**MATERIAL PROVIDED**
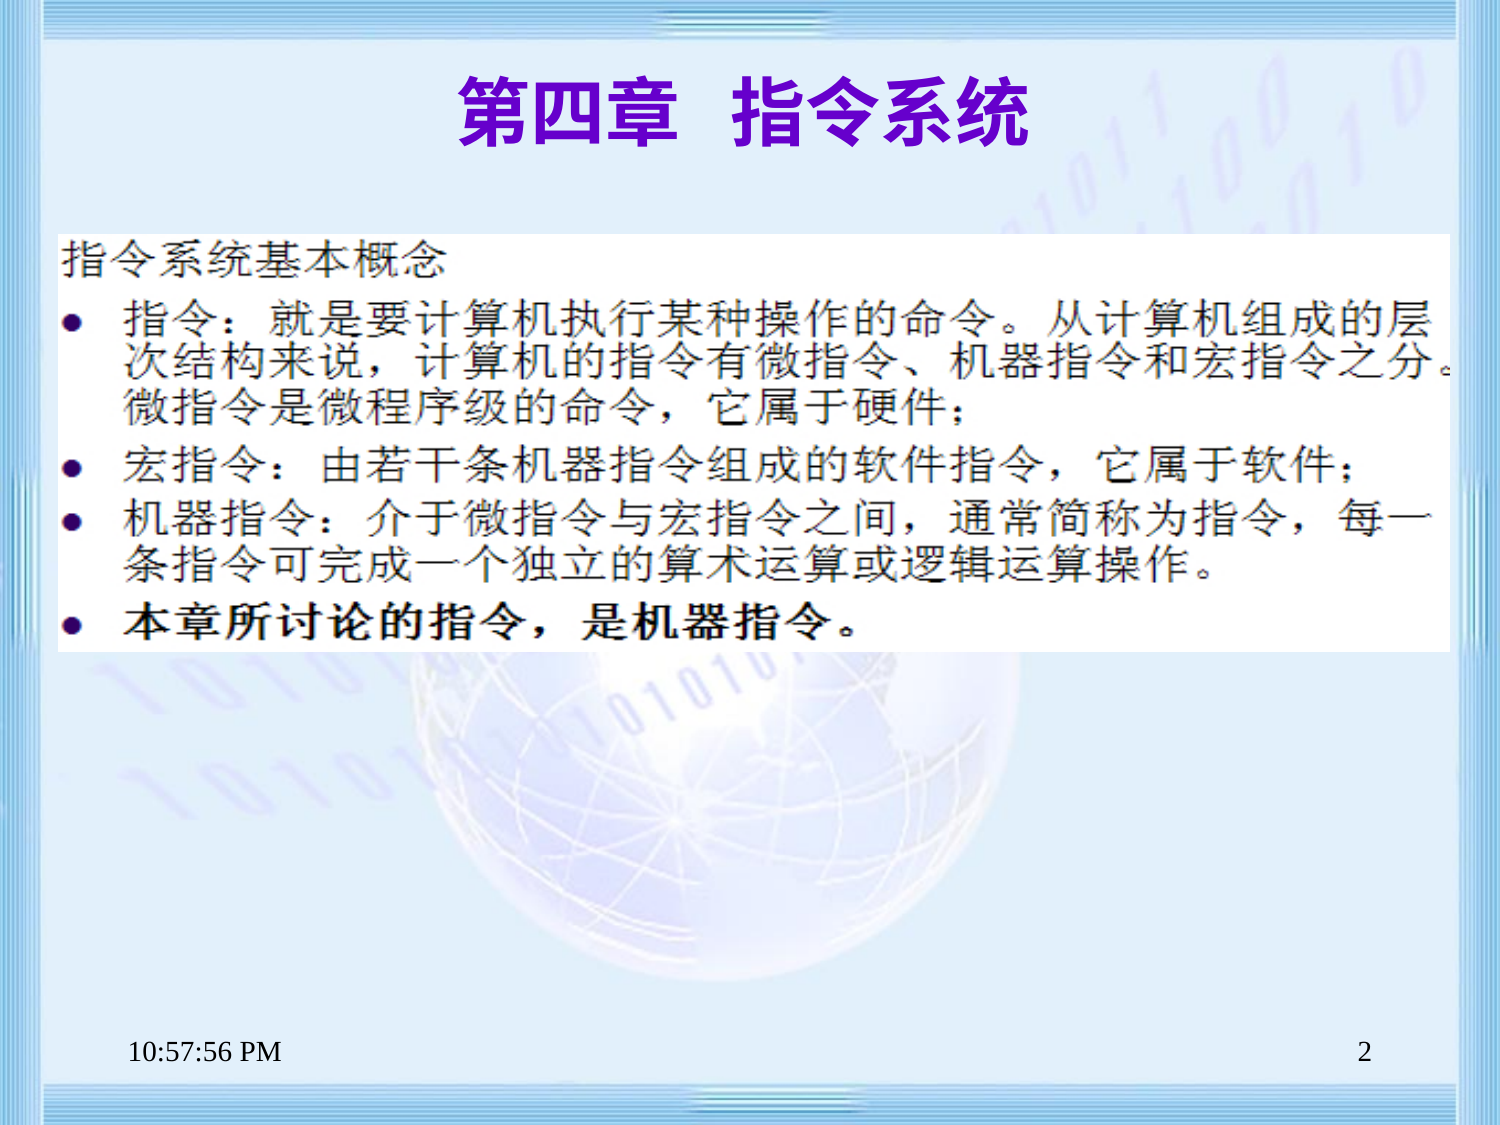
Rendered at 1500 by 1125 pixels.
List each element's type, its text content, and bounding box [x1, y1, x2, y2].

picture [0, 0, 1500, 1125]
slide_number 2 [1074, 1024, 1388, 1101]
text_box 第四章 指令系统 [105, 58, 1381, 167]
slide_number 上午8时47分38秒 [112, 1024, 426, 1101]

**WHAT THE TASK REQUIRES**
Copy exactly, and only, the lines from the line that contains "List each element's" through the end of the data above.

**SOLUTION FOR THIS EXERCISE**
List each element's type, its text content, and bounding box [x1, y1, x2, y2].

picture [0, 0, 1500, 1125]
slide_number 2 [1074, 1024, 1388, 1101]
text_box 第四章 指令系统 [105, 58, 1381, 167]
slide_number 上午8时47分38秒 [112, 1024, 426, 1101]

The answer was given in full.